One thing I noted was that most everything was a stretch of some sort, with 1% spandex mixed in with the denim. I wanted 100% denim. But the Bauer jeans fit nicely-curvy and really long. Could I make an exception this once? I decided to make the compromise. After all, it was more important to me that my socks vanished than it was to prove that I was a True 8, no stretch, no lie.

I found a pair of size 8s (1% lycra) that fit nicely and would clearly be comfy once I gave them the One-Hour Test. This test, which Howard loathes but now practices, basically says that you should buy jeans that you can barely fit into in the dressing room. That’s because denim relaxes, and so an hour after they’re on you for the first time, they’ll stretch and fit you regularly. Of course ‘fit’ is a relative term. I wear my jeans tight: always have. I like them that way. Denim should not sag, so says me. My dress pants can hang off my hips and dangle on my legs, not touching them. But I want my jeans to follow my figure. I couldn’t find anything in an 8 that I liked, and suddenly, all the size 8 longs vanished. Certain of a conspiracy, I asked Howard to find me anything in a long.
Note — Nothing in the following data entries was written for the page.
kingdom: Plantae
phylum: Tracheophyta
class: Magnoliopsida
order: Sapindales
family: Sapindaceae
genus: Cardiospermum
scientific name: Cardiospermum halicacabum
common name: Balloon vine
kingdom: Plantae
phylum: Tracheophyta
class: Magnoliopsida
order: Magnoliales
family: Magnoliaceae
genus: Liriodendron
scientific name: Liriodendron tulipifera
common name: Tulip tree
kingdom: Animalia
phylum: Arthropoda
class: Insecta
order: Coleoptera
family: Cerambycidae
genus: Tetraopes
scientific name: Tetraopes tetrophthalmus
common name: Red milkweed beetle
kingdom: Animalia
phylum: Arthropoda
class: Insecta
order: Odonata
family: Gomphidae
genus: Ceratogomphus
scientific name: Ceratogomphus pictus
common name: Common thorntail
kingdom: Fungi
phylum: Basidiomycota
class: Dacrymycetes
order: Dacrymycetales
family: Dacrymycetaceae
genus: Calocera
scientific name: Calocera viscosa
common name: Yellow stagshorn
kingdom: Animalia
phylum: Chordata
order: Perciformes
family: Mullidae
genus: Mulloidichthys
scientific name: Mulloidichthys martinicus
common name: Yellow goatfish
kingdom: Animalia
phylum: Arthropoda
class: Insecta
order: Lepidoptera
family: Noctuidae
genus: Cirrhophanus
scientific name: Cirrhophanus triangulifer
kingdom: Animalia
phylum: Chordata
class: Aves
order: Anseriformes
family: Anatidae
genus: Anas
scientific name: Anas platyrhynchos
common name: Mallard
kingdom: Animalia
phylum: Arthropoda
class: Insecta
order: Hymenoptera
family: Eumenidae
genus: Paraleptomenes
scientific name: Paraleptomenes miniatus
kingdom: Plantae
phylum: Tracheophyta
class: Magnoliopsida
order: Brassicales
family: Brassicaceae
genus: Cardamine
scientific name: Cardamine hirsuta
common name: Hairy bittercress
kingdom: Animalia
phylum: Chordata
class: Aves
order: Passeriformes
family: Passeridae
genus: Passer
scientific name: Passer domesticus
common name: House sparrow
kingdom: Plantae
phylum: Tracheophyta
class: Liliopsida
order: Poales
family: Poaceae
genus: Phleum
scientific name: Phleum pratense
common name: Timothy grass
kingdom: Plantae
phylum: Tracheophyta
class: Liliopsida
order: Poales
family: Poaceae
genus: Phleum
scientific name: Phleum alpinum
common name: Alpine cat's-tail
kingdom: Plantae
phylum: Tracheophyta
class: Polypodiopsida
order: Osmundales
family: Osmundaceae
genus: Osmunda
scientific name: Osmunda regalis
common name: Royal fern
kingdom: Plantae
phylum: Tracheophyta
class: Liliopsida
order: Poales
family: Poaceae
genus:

And then the most amazing thing happened.

I snuck a pair of 6 longs (1% lycra) into the dressing room. I had to barter hard with the octopus, but I got them up and I got them on. Size 6! That means that somewhere out there is a pair of size 8 no-stretch that will fit me when I’m standing up. Those Tall Girl jeans are size 8. It might be time to pick a weekend and bring them out for public display.

So I have made my peace with stretch jeans. I don’t need the stretch to pretend I’m a size smaller. I know what size I am; this is just for length and for comfort. I can find a 100% denim size 8 if I look hard enough, and probably I will. But for now, I have an 8 in my closet that I can wear anytime, and a 6 that is just a week or so away from Casual Friday.

And to my new friend “Jeanius” who recommended Bauer, thank you. Thank you for writing me, thank you for suggesting Mr. Ed’s, and thank you for ‘seeing’ what I could not.